Examples like transracial discourse and the politics of the asterisk make clear that gender is a racial construct. The “space” of gender and sexuality, consisting of performativities, identities, orientations, and so forth, is made possible by the racialized logic of visible difference, which has its roots in slavery and its afterlife. Gender deception itself became racialized after 9/11, such as in 2003 when the Department of Homeland Security released an official Advisory warning that “Terrorists will employ novel methods to artfully  conceal  suicide  devices.  Male bombers  may  dress  as  females  in  order  to  discourage  scrutiny.” The criminalization of “failing” to pass as a woman rests of the assumption that the racialized presentation is a costume, a concealment of some weapon or other nexus of violence– to repeat Chamayou’s claim, it is the unknown itself which becomes targeted.

But visible difference, be it dark skin or a racialized regime of gender normativity, is only visible as such because of these kinds of hegemonic assumptions.  Transracial identity politics generalizes the spatial metaphor of gender noncomformity to simultaneously posit for the self-evidence of racial identity and the impossibility of locating it. But this paraadox is only a restatement of racism’s fundamental premise, because regardless of the use of transracial discourse today, race already was transracial. The politics of the asterisk are a mirror image of transracial discourse, a form of colonialism via arguing that gender is a universal category applicable to all based on racially-informed observations of noncomformity. These two examples make explicit the hegemonic assumptions and implications of western trans discourse itself. But they also serve as the “rock and hard place” between which black and brown gender-nonconforming peope find themselves: expected to bite our tongues and be grateful for inclusion in pinkwashed, nationalist trans discourses, but also forced to navigate white regimes of legibility to survive.

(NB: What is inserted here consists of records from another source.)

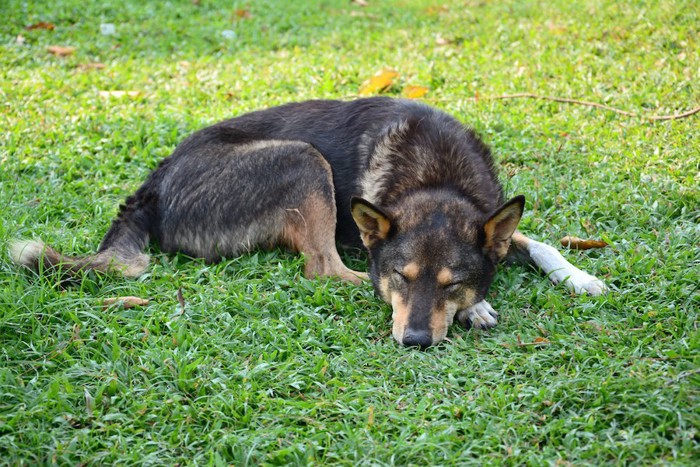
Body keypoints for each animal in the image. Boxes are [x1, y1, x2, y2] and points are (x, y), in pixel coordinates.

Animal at [10, 98, 608, 348]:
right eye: (402, 277)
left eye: (450, 281)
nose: (414, 341)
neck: (436, 177)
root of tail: (150, 189)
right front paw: (477, 306)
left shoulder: (494, 220)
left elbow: (537, 243)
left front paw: (579, 277)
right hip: (302, 159)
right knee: (326, 269)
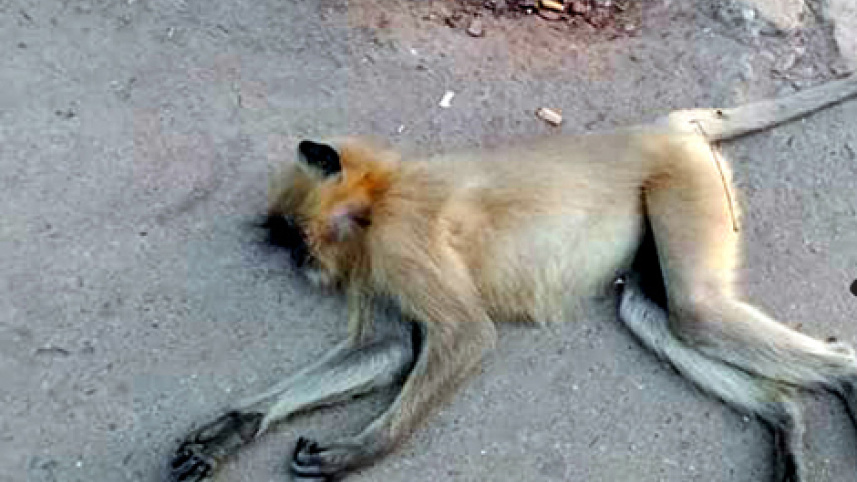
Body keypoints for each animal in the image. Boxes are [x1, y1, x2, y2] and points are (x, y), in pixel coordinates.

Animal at [168, 73, 857, 482]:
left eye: (292, 235)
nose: (296, 260)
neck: (380, 197)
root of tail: (665, 125)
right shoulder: (375, 260)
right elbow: (387, 350)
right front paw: (233, 430)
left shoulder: (397, 237)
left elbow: (467, 335)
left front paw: (356, 454)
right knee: (653, 311)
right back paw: (787, 418)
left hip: (683, 178)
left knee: (697, 309)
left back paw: (843, 378)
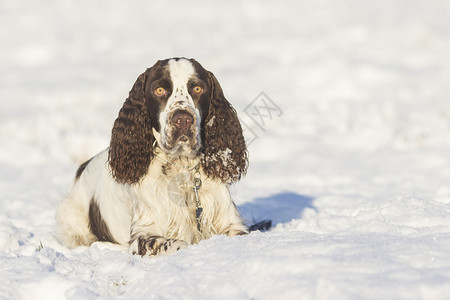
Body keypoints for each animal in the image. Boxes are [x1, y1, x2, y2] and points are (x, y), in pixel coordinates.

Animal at [56, 58, 250, 255]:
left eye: (197, 88)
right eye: (160, 90)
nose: (182, 119)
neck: (181, 167)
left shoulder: (231, 223)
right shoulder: (142, 234)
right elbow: (179, 244)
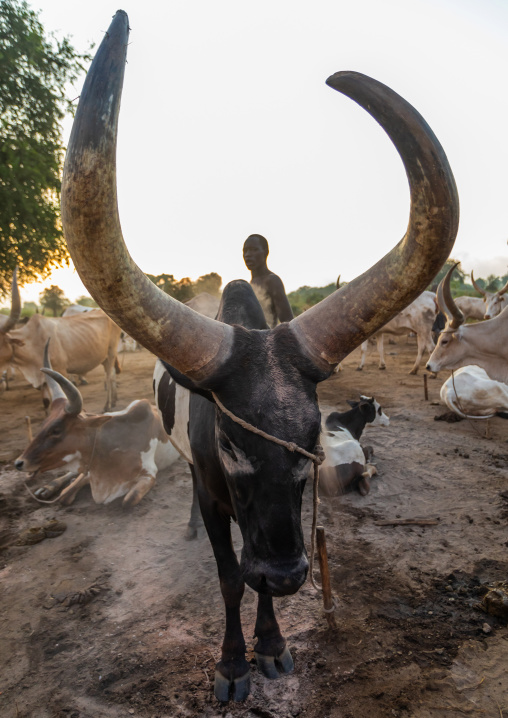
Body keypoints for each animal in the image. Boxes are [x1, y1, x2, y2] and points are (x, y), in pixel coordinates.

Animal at [14, 350, 180, 507]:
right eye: (44, 424)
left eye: (56, 430)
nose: (19, 463)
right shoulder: (90, 472)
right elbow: (66, 495)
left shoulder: (148, 474)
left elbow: (128, 500)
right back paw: (47, 488)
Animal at [60, 11, 458, 701]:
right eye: (230, 440)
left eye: (313, 436)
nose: (291, 572)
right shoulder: (219, 495)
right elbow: (228, 576)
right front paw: (231, 664)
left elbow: (256, 588)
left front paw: (270, 647)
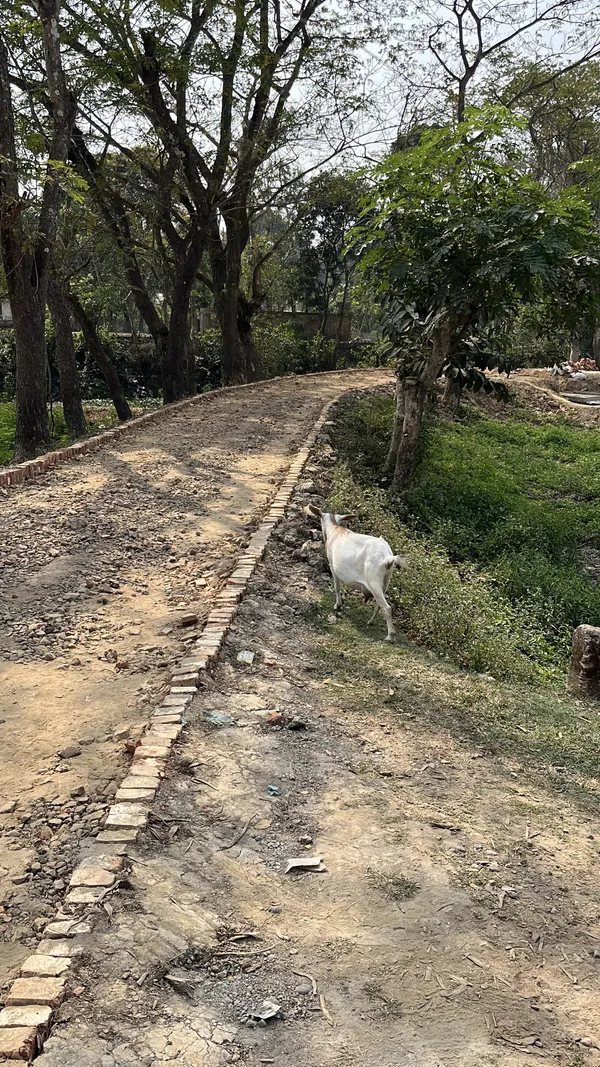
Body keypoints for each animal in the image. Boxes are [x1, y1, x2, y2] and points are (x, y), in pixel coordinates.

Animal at [307, 506, 407, 642]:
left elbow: (337, 587)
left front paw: (338, 605)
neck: (335, 530)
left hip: (373, 581)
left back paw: (390, 636)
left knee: (387, 608)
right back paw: (371, 621)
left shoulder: (333, 567)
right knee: (379, 604)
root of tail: (387, 557)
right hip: (386, 580)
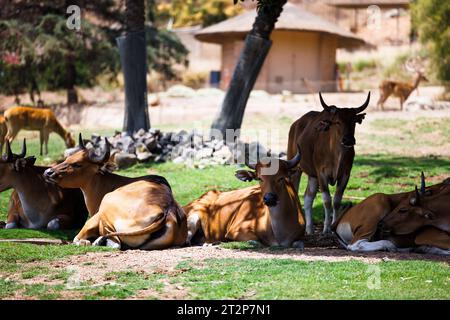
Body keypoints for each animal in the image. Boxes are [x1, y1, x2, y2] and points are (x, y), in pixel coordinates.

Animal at [44, 134, 186, 249]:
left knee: (109, 241)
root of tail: (167, 211)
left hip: (106, 204)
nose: (48, 172)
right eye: (67, 158)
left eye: (77, 164)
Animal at [288, 91, 370, 234]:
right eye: (337, 122)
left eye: (354, 121)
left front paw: (333, 226)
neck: (336, 155)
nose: (348, 140)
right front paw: (326, 228)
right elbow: (326, 200)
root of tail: (295, 124)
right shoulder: (322, 174)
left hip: (312, 176)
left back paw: (309, 229)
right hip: (296, 169)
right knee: (296, 192)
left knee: (308, 197)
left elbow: (336, 200)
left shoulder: (345, 175)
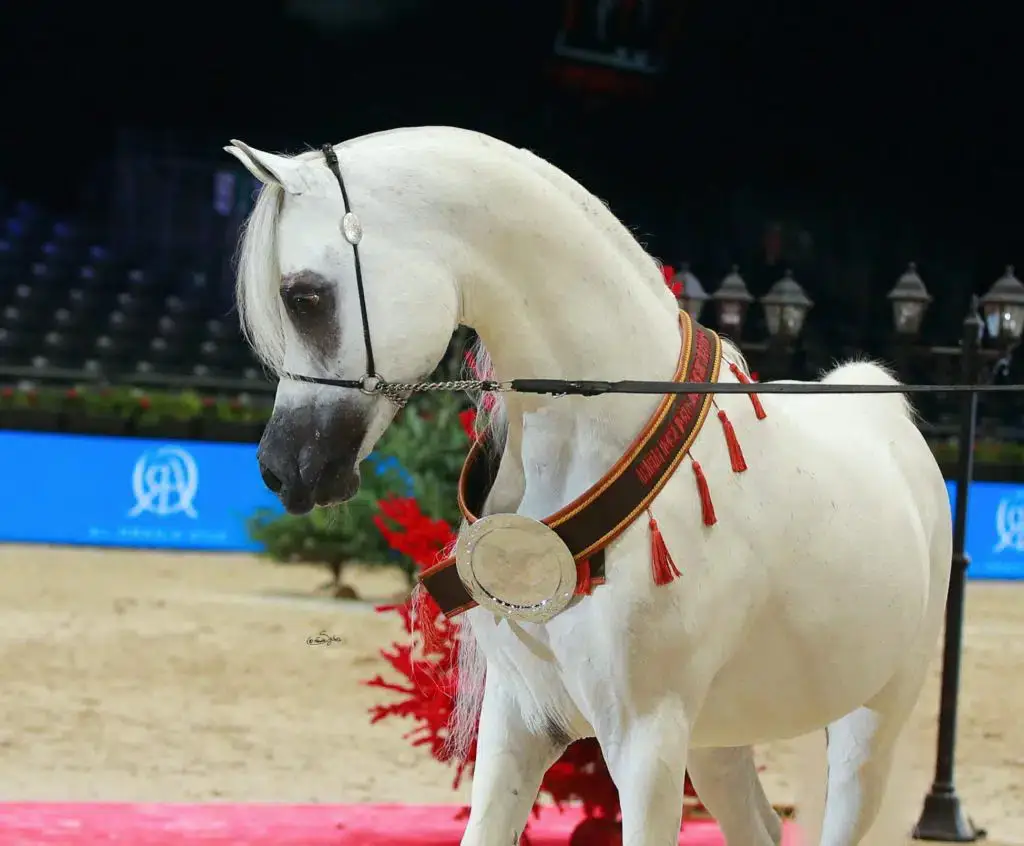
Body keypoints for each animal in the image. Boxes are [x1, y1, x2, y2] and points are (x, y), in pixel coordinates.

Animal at [226, 127, 952, 846]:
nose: (282, 467)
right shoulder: (518, 724)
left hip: (868, 726)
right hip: (717, 742)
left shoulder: (645, 740)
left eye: (304, 296)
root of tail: (886, 415)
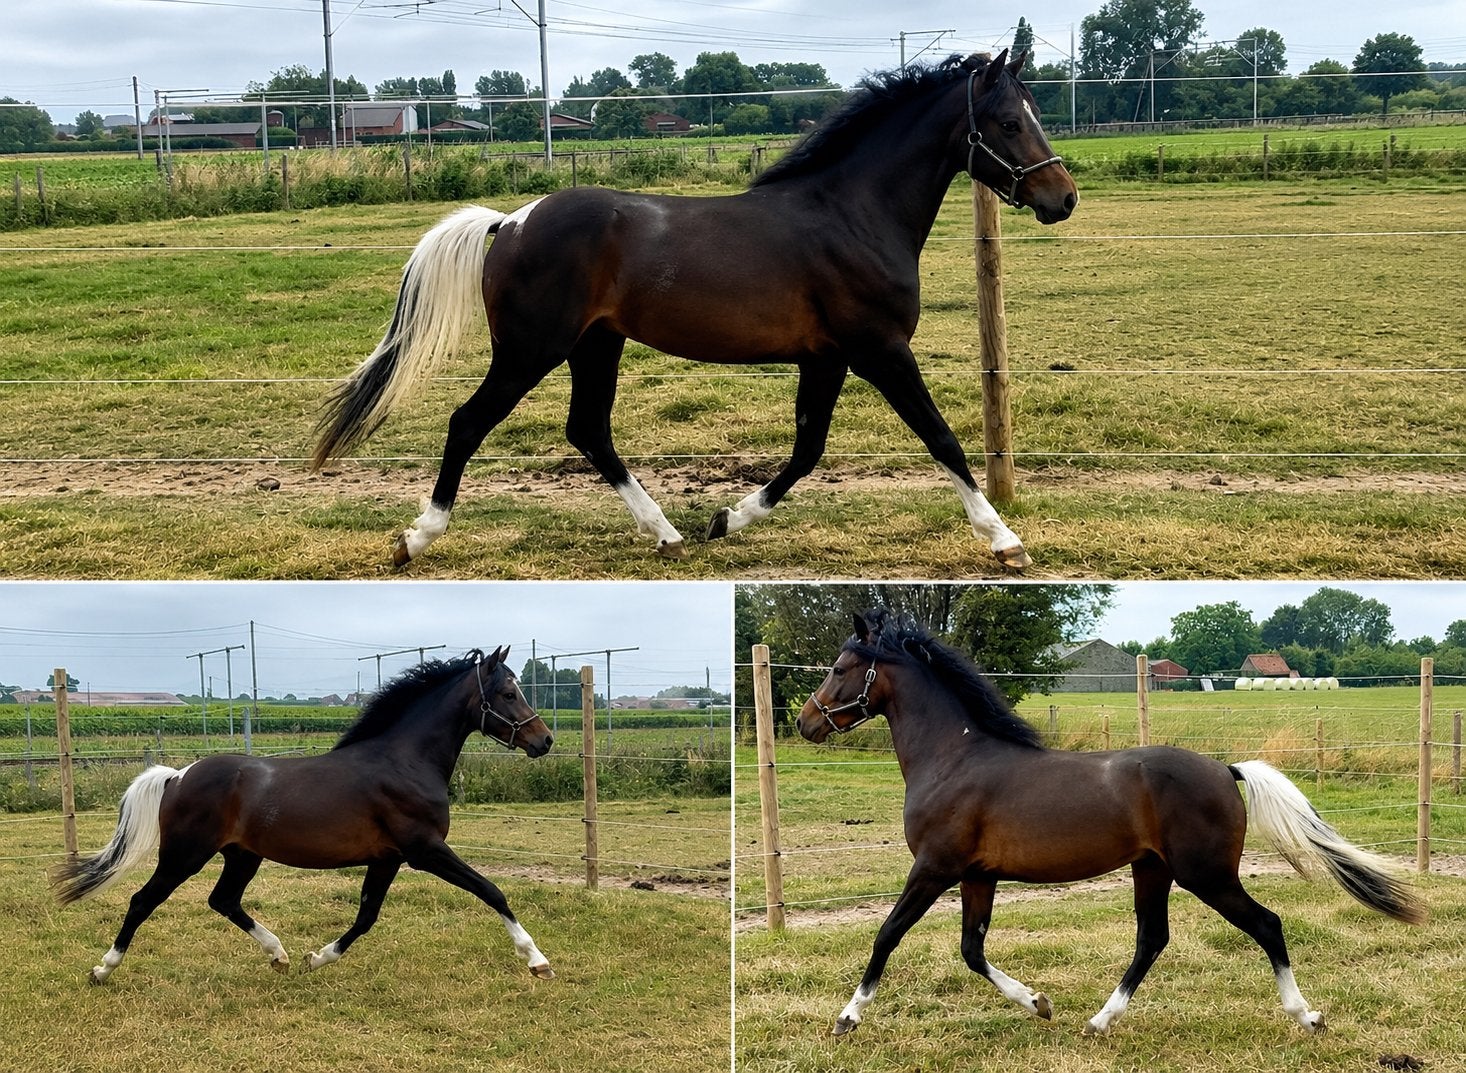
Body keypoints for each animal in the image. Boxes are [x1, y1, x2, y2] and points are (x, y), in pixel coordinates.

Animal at [51, 646, 557, 985]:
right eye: (507, 692)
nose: (545, 740)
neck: (404, 762)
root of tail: (178, 775)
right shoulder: (426, 850)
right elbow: (492, 891)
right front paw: (537, 960)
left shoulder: (388, 859)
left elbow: (367, 915)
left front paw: (318, 958)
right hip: (184, 856)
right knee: (143, 901)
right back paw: (103, 969)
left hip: (242, 856)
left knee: (223, 900)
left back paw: (280, 955)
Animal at [310, 51, 1077, 570]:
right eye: (1009, 122)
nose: (1062, 198)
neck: (851, 215)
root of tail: (512, 222)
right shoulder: (881, 350)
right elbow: (942, 440)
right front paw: (1006, 542)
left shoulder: (828, 358)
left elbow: (806, 451)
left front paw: (725, 519)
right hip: (532, 350)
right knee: (468, 422)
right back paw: (415, 538)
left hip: (596, 346)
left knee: (588, 430)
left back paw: (668, 533)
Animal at [797, 610, 1425, 1037]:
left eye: (840, 668)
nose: (807, 722)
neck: (954, 757)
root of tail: (1225, 769)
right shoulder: (978, 875)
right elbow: (972, 950)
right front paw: (1038, 1003)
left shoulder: (934, 868)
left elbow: (887, 934)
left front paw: (848, 1016)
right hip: (1153, 871)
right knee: (1153, 939)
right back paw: (1099, 1020)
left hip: (1206, 875)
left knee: (1266, 925)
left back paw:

At its white heart trans is a regime of gender legibility, be it medical evidence or performing identity politics. But, just as with all histories of categorizing and surveilling visible and invisible difference, under the sigil of the signifier we, the damned, accumulate: the transtrenders and post-queers and afronihilists and all the other incalculables of visible difference for whom “trans” is a “best fit,” a placeholder for a thing we don’t even have the right to name yet. The discarded multiplicity of the Middle Passage traveling epigenetically across generations, the traumatized incalculable flesh that haunts the imago of epidermalization, a fugitive dysaesthesia rejecting all dialectical synthesis of the abject, instead reveling in the carnival. A medical label becomes a coping mechanism becomes a community becomes a politics becomes a metaphysics. The institutions scramble to keep up. It is exactly this indeterminate, inborn generalizability, the way that, as Wittgenstein put it, meaning is use, that allows “trans” to always already transvalue itself. While this open semantic field can lead down paths that, to me, seem questionable or limited in their use— such as transracial identity politics or the symbolic inclusivity politics of the asterisk —we can’t but celebrate the most radical political acts of all: black and brown people continuing to survive in “this world,” and refusing to say “this world” as if it makes sense.